President Muhammadu Buhari’s plan to lift Nigeria’s economy from its worst slump in a quarter century may entail short-term pain for potential long-term gain.
The blueprint released this month proposes ways to expand the economy by 7 percent by 2020 after a 1.5 percent contraction in 2016, the first full-year decline since 1991. It aims to create 15 million jobs by increasing oil output in the continent’s biggest second-biggest exporter of the fuel, opening up farmland and boosting investment in power, roads and ports.
It also proposes to “allow markets to function,” with a market-determined exchange rate and cost-reflective power tariffs. This may see the currency weaken and electricity prices rise, which will hurt citizens, more than half of whom live on $1.90 or less daily, World Bank data show.
“We are about two years from an election, and as we get closer, the politics will become even more important,” said Michael Famoroti, an economist at Lagos-based Vetiva Capital Management. “We hope that populism won’t completely overshadow the economics of the plan.”
These charts explain why Buhari, whose term ends in 2019, may have to trade some political capital and risk possible social unrest if he implements the proposal as it stands.
While power prices are low relative to the continent, household utility costs in Nigeria are surging. About 2,500 megawatts of capacity is used for about 180 million people, who frequently endure supply cuts and resort to off-grid generators. South Africa, with a third of the population, produces at least 11 times more.
Buhari wants to introduce cost-reflective tariffs to attract power investment. When the government tried to raise prices 45 percent last year, labor unions took it to court and the plan was frozen. In 2016, distributors paid only 27 percent owed to generators, who in turn couldn’t fully pay for the gas needed to run their turbines.
“Power must be fixed, because it’s at the heart of the cost of doing business,” Famoroti said.
The central bank has kept the naira at about 315 to the dollar by selling the greenback and blocking access to the foreign-currency market for importers of items it deems non-essential. That’s forced some importers to buy dollars in the black market at about 30 percent more than the official rates.

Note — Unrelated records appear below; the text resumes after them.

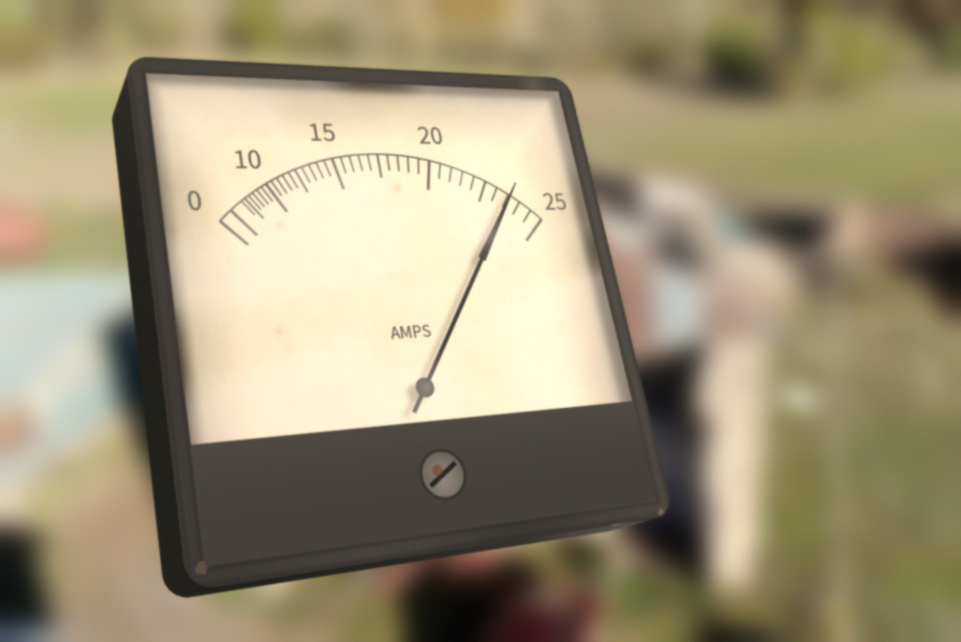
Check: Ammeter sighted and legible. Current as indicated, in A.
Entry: 23.5 A
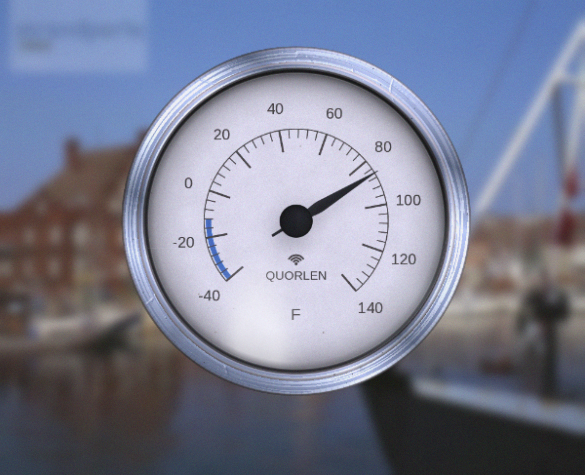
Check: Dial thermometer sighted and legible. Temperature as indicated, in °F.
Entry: 86 °F
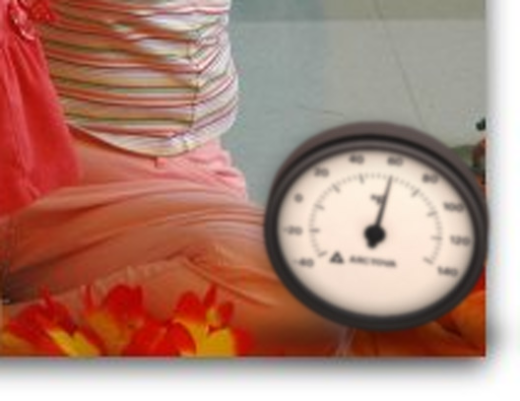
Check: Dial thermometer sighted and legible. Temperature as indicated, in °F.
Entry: 60 °F
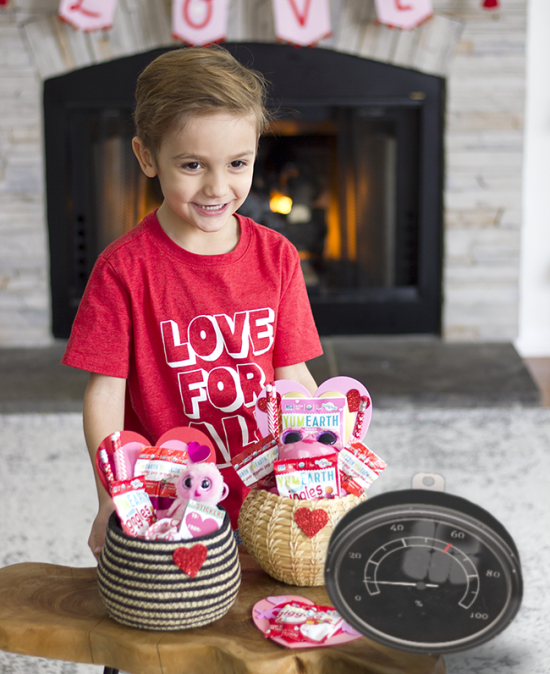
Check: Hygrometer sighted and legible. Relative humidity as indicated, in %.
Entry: 10 %
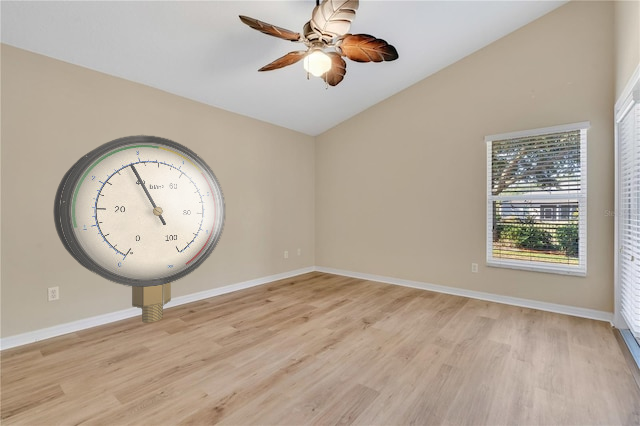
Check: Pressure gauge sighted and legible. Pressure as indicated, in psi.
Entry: 40 psi
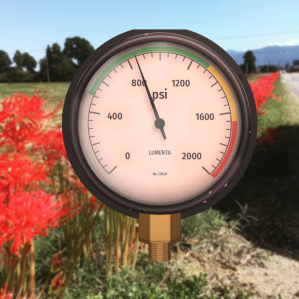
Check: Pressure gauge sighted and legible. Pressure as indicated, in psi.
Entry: 850 psi
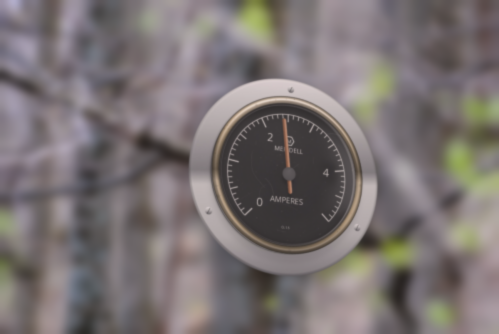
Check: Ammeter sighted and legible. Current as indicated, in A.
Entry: 2.4 A
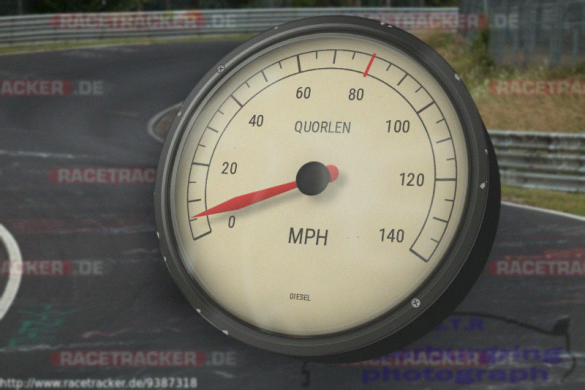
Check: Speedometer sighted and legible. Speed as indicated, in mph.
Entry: 5 mph
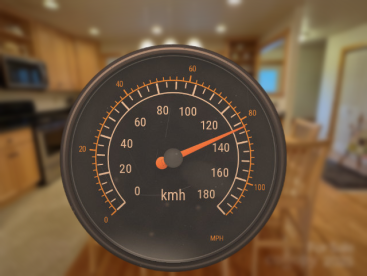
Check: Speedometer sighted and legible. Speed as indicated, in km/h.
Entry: 132.5 km/h
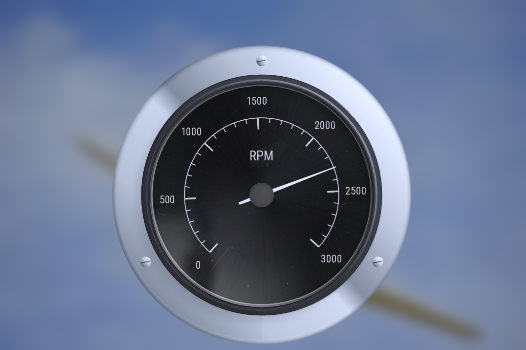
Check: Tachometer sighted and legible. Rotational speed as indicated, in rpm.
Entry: 2300 rpm
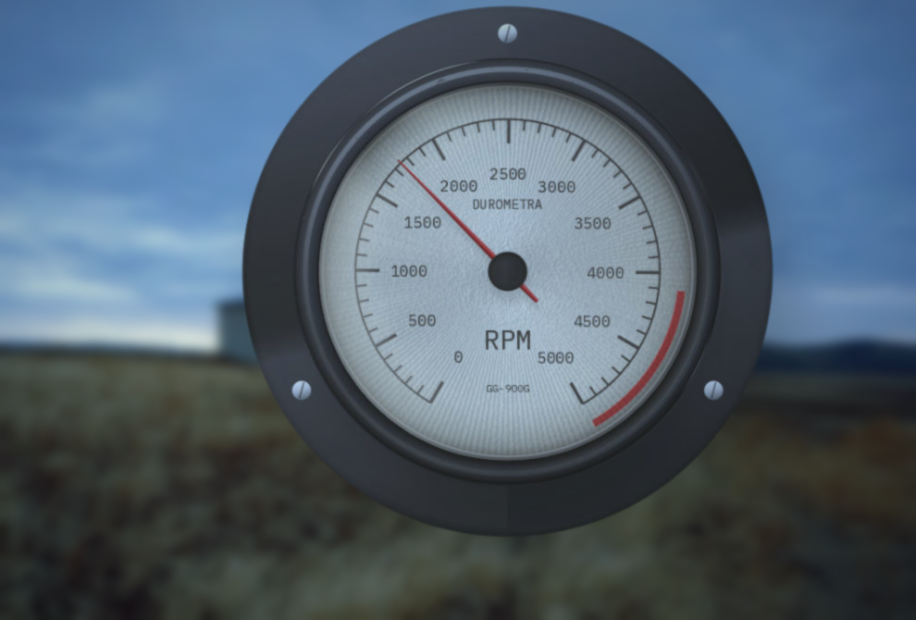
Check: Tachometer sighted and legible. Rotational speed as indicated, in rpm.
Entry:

Allowing market-determined rates will add to inflationary pressures for a country that’s a net importer of everything from refined fuel to food.
“For a government that has previously described currency liberalization as a scheme to kill the naira, this is a huge step forward,” said John Ashbourne, an economist at London-based Capital Economics Ltd.
Adopting a more flexible exchange rate is irreconcilable with reducing inflation, which at 18.7 percent is the highest in more than a decade, and trimming interest rates, said Cobus de Hart, an analyst at Paarl, Cape Town-based NKC African Economics.
“If Abuja is aiming to achieve these goals simultaneously, it would suggest that the Central Bank of Nigeria’s strategy to move to a more flexible exchange rate will be a gradual one,” he said.